American librarian (born 1956)

Elaine Harger is an American librarian. She was the first recipient of the Herb Biblo Outstanding Leadership Award for Social Justice and Equality in 2022.

Harger is the co-founder (with Mark Rosenzweig and Elliot Shore) of the Progressive Librarians Guild organized in 1989, and was on the editorial committee of their publication, Progressive Librarian. She was managing editor for all 47 issues. She wrote many editorial and articles for the journal including "Why PLG? Why paper? Why bridge generations?" and "Conscience v. Political Expediency at ALA."

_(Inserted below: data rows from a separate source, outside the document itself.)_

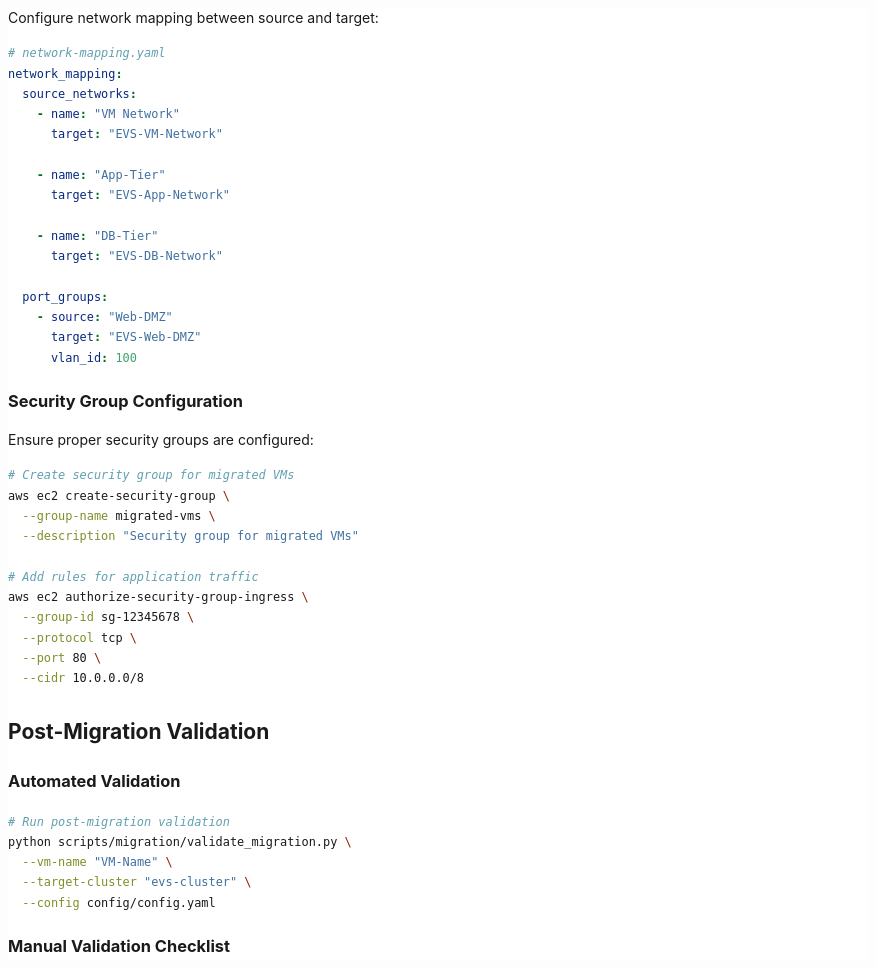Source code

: Configure network mapping between source and target:

```yaml
# network-mapping.yaml
network_mapping:
  source_networks:
    - name: "VM Network"
      target: "EVS-VM-Network"
      
    - name: "App-Tier"
      target: "EVS-App-Network"
      
    - name: "DB-Tier"
      target: "EVS-DB-Network"
      
  port_groups:
    - source: "Web-DMZ"
      target: "EVS-Web-DMZ"
      vlan_id: 100
```

### Security Group Configuration

Ensure proper security groups are configured:

```bash
# Create security group for migrated VMs
aws ec2 create-security-group \
  --group-name migrated-vms \
  --description "Security group for migrated VMs"

# Add rules for application traffic
aws ec2 authorize-security-group-ingress \
  --group-id sg-12345678 \
  --protocol tcp \
  --port 80 \
  --cidr 10.0.0.0/8
```

## Post-Migration Validation

### Automated Validation

```bash
# Run post-migration validation
python scripts/migration/validate_migration.py \
  --vm-name "VM-Name" \
  --target-cluster "evs-cluster" \
  --config config/config.yaml
```

### Manual Validation Checklist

In the early 1990s she co-wrote a column Talkin' Union with Mark Rosenzweig for Library Journal. She has been a member of the American Library Association and the Social Responsibilities Round Table of ALA for 35 years. She served on ALA Council as an elected at-large member and served as co-chair of the ALA/AFL-CIO Joint Committee on Library Services to Labor Groups. She is the author of the book Which Side Are You On? Seven Social Responsibility Debates in American Librarianship, 1990-2015.

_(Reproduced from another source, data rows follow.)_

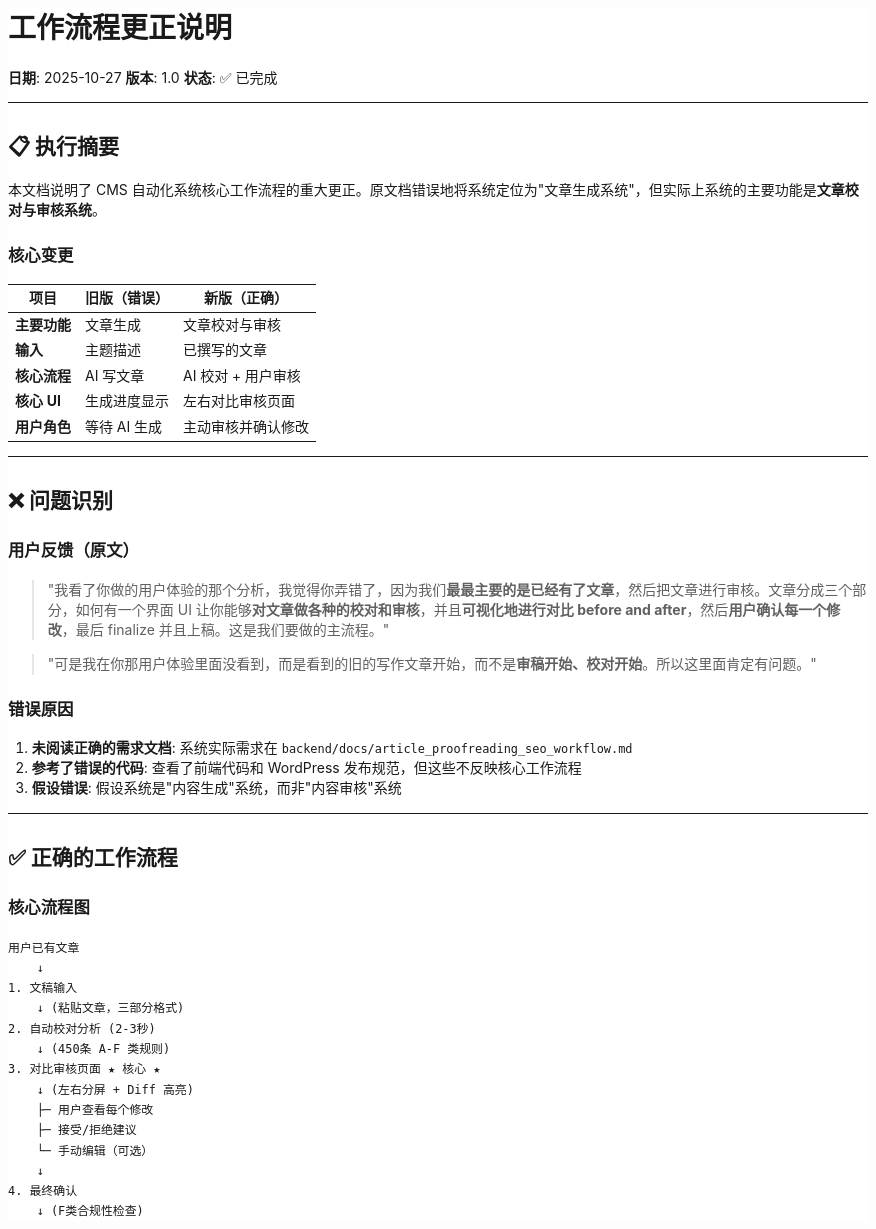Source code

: # 工作流程更正说明

**日期**: 2025-10-27
**版本**: 1.0
**状态**: ✅ 已完成

---

## 📋 执行摘要

本文档说明了 CMS 自动化系统核心工作流程的重大更正。原文档错误地将系统定位为"文章生成系统"，但实际上系统的主要功能是**文章校对与审核系统**。

### 核心变更

| 项目 | 旧版（错误） | 新版（正确） |
|------|-------------|-------------|
| **主要功能** | 文章生成 | 文章校对与审核 |
| **输入** | 主题描述 | 已撰写的文章 |
| **核心流程** | AI 写文章 | AI 校对 + 用户审核 |
| **核心 UI** | 生成进度显示 | 左右对比审核页面 |
| **用户角色** | 等待 AI 生成 | 主动审核并确认修改 |

---

## ❌ 问题识别

### 用户反馈（原文）

> "我看了你做的用户体验的那个分析，我觉得你弄错了，因为我们**最最主要的是已经有了文章**，然后把文章进行审核。文章分成三个部分，如何有一个界面 UI 让你能够**对文章做各种的校对和审核**，并且**可视化地进行对比 before and after**，然后**用户确认每一个修改**，最后 finalize 并且上稿。这是我们要做的主流程。"

> "可是我在你那用户体验里面没看到，而是看到的旧的写作文章开始，而不是**审稿开始、校对开始**。所以这里面肯定有问题。"

### 错误原因

1. **未阅读正确的需求文档**: 系统实际需求在 `backend/docs/article_proofreading_seo_workflow.md`
2. **参考了错误的代码**: 查看了前端代码和 WordPress 发布规范，但这些不反映核心工作流程
3. **假设错误**: 假设系统是"内容生成"系统，而非"内容审核"系统

---

## ✅ 正确的工作流程

### 核心流程图

```
用户已有文章
    ↓
1. 文稿输入
    ↓ (粘贴文章，三部分格式)
2. 自动校对分析 (2-3秒)
    ↓ (450条 A-F 类规则)
3. 对比审核页面 ★ 核心 ★
    ↓ (左右分屏 + Diff 高亮)
    ├─ 用户查看每个修改
    ├─ 接受/拒绝建议
    └─ 手动编辑（可选）
    ↓
4. 最终确认
    ↓ (F类合规性检查)
```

Harger received her MLS from Columbia University School of Library Service in 1988, and her first professional librarian job was at the Harry Van Arsdale, Jr. School of Labor Studies, a branch of Empire State College in New York City where she was also the union representative to the United University Professions-American Federation of Teachers from 1989 to 1995.

While there she co-authored the Bibliography of the Works of Philip Sheldon Foner. She also worked as head librarian at the New Jersey Historical Society and then shifted into public education as a school librarian. She was responsible for the opening of a library at PS/IS 176, the W. Haywood Burns School in New York City.

After a move to the West Coast, she became a librarian at Mount Si High School in Snoqualmie, Washington, Meadowdale Elementary in Lynnwood, Washington, and Washington Middle School in Seattle, Washington. She is now retired and living in Spokane, Washington.

Her recent publications include “The Bibliography: A Story,” in Phillip S.Foner: Marxist Historian and “Social
Class, Solidarity & Librarianship: Reckoning with Our Own Culpability in Reproducing Systems of Injustice.”

Harger was born to Richard Harger and Lois Marie Ensign, one of five children.